Lead image courtesy of Spectrum Solutions

For the first time, the U.S. Food and Drug Administration (FDA) has granted emergency use authorization to a saliva test for coronavirus.

The test is not only the first of its kind, but it also has the potential to address a number of issues currently preventing researchers from being able to conduct widespread coronavirus testing — the kind needed to stop the COVID-19 outbreak.

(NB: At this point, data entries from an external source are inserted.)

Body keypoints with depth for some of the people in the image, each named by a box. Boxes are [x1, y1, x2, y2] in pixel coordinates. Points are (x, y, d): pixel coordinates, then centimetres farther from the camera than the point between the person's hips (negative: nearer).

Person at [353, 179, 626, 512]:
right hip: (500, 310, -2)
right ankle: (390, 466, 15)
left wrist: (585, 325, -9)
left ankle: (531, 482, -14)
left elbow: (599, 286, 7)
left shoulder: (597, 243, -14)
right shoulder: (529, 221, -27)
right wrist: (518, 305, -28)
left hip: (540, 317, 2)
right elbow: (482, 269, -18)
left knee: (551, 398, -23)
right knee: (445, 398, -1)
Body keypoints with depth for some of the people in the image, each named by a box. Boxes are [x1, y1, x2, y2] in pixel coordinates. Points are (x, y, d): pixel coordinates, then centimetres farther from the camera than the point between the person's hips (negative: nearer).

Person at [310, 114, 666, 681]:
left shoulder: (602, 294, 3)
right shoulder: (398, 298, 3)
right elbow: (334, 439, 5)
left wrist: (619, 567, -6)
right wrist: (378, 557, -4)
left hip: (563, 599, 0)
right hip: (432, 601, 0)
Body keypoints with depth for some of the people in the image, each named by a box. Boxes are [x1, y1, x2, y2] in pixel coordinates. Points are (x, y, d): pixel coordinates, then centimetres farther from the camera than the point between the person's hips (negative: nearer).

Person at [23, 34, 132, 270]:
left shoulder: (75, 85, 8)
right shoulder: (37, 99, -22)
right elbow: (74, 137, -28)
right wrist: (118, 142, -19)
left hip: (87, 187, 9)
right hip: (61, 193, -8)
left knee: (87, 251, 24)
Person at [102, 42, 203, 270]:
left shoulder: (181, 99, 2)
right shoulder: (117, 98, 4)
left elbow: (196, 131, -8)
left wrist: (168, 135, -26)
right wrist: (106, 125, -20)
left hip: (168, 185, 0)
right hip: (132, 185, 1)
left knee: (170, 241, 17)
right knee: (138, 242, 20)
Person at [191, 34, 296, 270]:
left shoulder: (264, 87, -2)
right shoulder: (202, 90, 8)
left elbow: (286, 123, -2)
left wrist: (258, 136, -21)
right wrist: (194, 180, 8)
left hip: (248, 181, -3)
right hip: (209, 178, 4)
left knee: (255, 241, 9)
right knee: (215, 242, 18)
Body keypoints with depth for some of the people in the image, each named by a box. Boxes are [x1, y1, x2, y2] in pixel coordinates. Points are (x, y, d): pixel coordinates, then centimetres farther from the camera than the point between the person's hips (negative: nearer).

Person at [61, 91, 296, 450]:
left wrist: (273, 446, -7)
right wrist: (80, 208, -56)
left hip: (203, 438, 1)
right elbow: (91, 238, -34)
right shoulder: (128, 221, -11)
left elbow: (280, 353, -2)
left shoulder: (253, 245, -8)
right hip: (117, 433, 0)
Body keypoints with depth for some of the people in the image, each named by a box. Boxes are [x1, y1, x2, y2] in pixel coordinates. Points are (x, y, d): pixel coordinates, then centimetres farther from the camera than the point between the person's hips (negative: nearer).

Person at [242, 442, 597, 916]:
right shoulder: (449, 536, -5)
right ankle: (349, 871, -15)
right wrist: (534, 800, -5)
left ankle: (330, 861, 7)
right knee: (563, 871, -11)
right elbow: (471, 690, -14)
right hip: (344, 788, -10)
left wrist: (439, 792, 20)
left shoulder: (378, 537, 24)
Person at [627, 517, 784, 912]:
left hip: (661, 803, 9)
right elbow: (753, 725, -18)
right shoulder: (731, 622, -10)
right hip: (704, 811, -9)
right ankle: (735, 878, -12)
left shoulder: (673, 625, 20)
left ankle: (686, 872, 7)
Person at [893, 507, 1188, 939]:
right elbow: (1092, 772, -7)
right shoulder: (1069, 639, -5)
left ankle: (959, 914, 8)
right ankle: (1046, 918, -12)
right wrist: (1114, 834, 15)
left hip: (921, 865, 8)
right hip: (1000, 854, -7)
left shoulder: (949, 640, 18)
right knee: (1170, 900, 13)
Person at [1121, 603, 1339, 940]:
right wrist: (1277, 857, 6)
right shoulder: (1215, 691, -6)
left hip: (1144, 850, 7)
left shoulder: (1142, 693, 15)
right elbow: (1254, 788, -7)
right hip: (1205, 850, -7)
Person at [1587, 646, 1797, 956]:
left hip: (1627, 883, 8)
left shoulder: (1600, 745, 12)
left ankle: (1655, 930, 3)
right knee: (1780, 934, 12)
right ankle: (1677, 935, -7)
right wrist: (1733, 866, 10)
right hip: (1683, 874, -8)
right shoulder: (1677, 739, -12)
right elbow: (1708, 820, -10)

New Saliva Test for Coronavirus

With few expectations, most people in the U.S. are diagnosed with COVID-19 via a nasal swab test.

This process involves a healthcare worker inserting a long sterile swab into a patient's nasal cavity until it reaches the point where their throat begins (the nasopharynx). The worker then rotates the swab to gather a specimen sample for testing.

This is a rather uncomfortable experience for the patient. It also requires healthcare workers to be in close contact with people who might have the coronavirus, which increases their risk of catching the virus.

Less direct contact with patients means less need to change PPE.

Personal protective equipment (PPE), such as masks and gloves, can mitigate this risk. However, it's in short supply right now, as are the swabs needed to perform the standard coronavirus test.

This new saliva test for coronavirus — co-developed by Rutgers University's RUCDR Infinite Biologics, biotech firm Spectrum Solutions, and New Jersey's Accurate Diagnostic Labs — could eliminate these issues.

Instead of a healthcare worker inserting a swab into a patient's nose, the test has a patient spit into a plastic tube several times to produce a sample — drastically decreasing workers' potential exposure to the coronavirus.

"They can be 6 feet away. They can be ensuring they are not close to a potential person who has the virus," Spectrum Solutions President Stephen Fanning told NBC New York. "Hand it to them and hand it back."

Rutgers tested 60 people with both its test and the traditional nasal swab. The results matched 100% of the time.

Less direct contact with patients means less need to change PPE.

A saliva test for coronavirus also eliminates the need for nasal swabs altogether — overcoming yet another supply issue involved in the current method of diagnosing patients — and it also appears to be just as accurate as nasal swabs.

When the Rutgers team subjected 60 people to both its test and the traditional nasal swab, the results matched in 100% of cases. An independent test of 10 samples by the New Jersey State Health Department corroborated those results.

Scaling Up COVID-19 Testing

Because patients self-collect samples for analysis, the new saliva test for coronavirus could prove ideal for at-home COVID-19 testing in the future. Currently, however, the FDA is only approving its use under clinical supervision.

Several hospitals in New Jersey are already offering patients the less-invasive coronavirus test, and on April 15, health officials began administering it at a drive-thru clinic at one of the state's DMV locations.

Fanning told NBC New York that Spectrum Solutions could initially provide one million of the coronavirus tests every month, potentially scaling up to five million soon.

RUCDR COO Andrew Brooks, meanwhile, said in a press release that his lab could process 10,000 samples a day, returning results in 24 to 48 hours — and it's already looking for partners to increase that capacity.

"I have spoken with (some of the world's largest life sciences companies) to not only share knowledge but to create opportunities for continuing to help innovate during this crisis," Brooks said.

"We will work closely with these new partners, the FDA, and the White House task force to leverage everything Rutgers has to offer to not only help our community but also make a global impact," he continued.